* _TASK DETAILS_
Look through the material below. Copy each line that contains the string "Канцеларија".

* _SUPPLIED DATA_

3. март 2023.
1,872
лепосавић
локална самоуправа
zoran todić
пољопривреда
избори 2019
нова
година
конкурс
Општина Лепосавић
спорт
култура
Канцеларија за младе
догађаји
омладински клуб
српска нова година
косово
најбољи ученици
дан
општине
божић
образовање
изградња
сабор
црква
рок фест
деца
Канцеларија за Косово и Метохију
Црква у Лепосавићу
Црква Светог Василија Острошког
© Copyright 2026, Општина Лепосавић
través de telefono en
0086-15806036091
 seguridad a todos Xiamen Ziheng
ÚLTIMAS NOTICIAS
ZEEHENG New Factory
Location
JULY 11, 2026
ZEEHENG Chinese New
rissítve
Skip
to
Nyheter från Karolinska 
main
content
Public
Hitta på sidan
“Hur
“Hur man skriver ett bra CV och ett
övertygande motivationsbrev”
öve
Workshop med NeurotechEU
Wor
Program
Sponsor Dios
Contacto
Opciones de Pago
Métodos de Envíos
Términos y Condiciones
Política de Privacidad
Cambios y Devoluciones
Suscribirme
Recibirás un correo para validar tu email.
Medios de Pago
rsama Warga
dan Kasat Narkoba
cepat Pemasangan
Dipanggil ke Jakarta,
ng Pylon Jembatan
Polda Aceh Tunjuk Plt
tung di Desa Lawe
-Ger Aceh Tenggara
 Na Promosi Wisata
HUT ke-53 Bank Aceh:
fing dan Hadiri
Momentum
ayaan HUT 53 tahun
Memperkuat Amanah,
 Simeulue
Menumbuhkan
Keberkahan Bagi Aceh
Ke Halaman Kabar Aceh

* _RESULT FOR THIS EXERCISE_
Канцеларија за младе
Канцеларија за Косово и Метохију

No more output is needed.